The fact that this little ‘fetus’ is also metallic suggests an attempt to express something at least partially crystal-like. At the time I knew nothing about tubulin protein ‘dimers’, the tiny 4×8 nanometer subunits that compose cytoskeletal microtubules associated with the centriole of the cell, so I assumed I was painting a symbolic fetus. In the painting the figure consists of two spheres, one larger than the other. It is connected to the vertical column as if by a double helix cord which also invokes the conduit for the mythic kundalini, as well as the caduceus of Hermes, suggesting a bi-polar current rising up the spinal column capable of healing or regeneration. I will explain the geometry of this fetus at a later point, but you can see that the head is a bit larger than the lower half. Some of the geometry seen in this paradigm is found in crystals.
It was not until the late 1990’s that I was introduced in detail to the micro components of microtubules called, ‘dimers’. Dimers bear a striking resemblance to the 4-month fetus. They are double sphere globules of tubulin protein each one with about 450 amino acids, the alpha sphere (56,000 Daltons) being a little more massive than the beta sphere (54,500 Daltons).
Together they form a dipole structure that with other dimers, bundle together into 13 crystal-like columns temporarily becoming microtubules that we see for example forming the spindle by which self-replicated DNA is divided and ‘dragged’ into two separate daughter cells so that 1 cell becomes 2 new identical cells. Each dimer is a double sphere and can be seen as occupying a double cube approximately 4 x 4 x 8 nanometers in size.

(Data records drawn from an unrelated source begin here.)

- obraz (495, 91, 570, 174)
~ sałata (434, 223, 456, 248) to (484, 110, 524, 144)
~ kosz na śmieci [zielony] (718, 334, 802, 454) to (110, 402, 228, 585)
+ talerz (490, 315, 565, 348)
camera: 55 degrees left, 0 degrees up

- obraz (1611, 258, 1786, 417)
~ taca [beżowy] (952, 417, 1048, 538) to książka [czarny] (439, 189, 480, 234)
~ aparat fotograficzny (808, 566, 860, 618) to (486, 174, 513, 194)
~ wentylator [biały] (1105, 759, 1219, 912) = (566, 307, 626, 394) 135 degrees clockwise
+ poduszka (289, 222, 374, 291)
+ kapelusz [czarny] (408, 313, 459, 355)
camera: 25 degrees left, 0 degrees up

Some physicists (see Penrose, Hameroff and others) believe that these dimers with their little hydrophobic pockets containing a single, relatively free electron that switches within the dimer, may be the interface between quantum mechanical behavior and relativistic physics and so may well be where consciousness becomes a reality in biological brain matter. In a sense the painting was prefiguring or sensing an underlying geometry that was part crystal and part biological life. In effect I was approaching the mystery that dwells between two numbers, namely 1 and 2.

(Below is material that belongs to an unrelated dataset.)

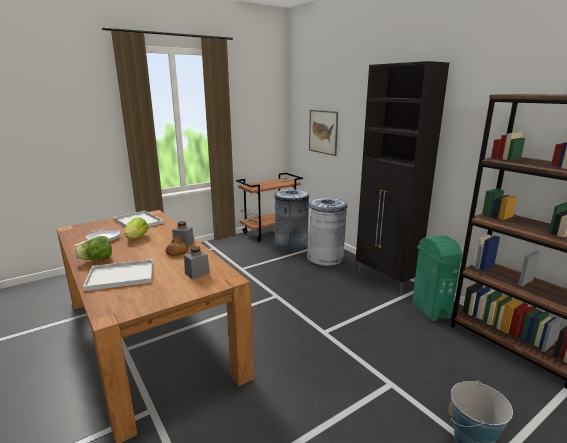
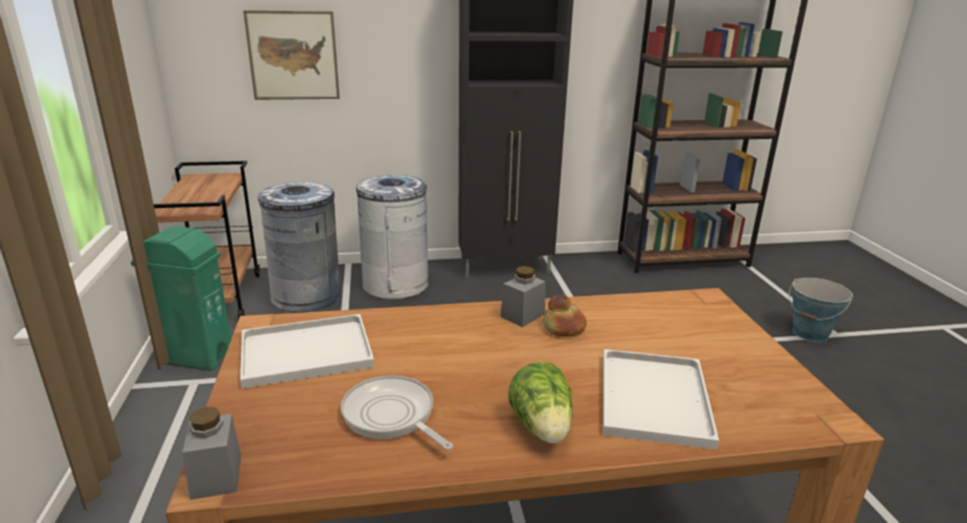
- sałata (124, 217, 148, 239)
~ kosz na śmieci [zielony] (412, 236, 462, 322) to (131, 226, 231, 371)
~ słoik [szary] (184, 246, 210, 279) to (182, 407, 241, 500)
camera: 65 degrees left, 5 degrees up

It was clear that the mystery of 2:1 could be expressed in a circular, rotational manner like the Tai’ chi symbol, or it could be expressed like the dynamic double-sphere seen in the fetus or a very small tubulin dimer.
But it was not until I was residing in New Zealand for 7 months in 1985 that the superabundant principle of the 2:1 ratio woke up like Sleeping Beauty awakening from a long, fitful slumber. It seems that I myself needed to be awakened first from an equally long bout of sleep-walking. After a four-year trial, I will say without restraint, that the rebirth dream of October 17th, was experienced as the most joyous occasion up to that point in my life. At last I understood what was meant by ‘Grace’, “Gratitude’, ‘Beatitude’, ‘Restoration’, ‘Regeneration’ and the ‘Spirit’. I made an attempt to capture that joy in the following self-portrait.
Meanwhile, as we headed back into New York City to start all over again, Kely’s eyes never stopped searching. The longing never stopped aching.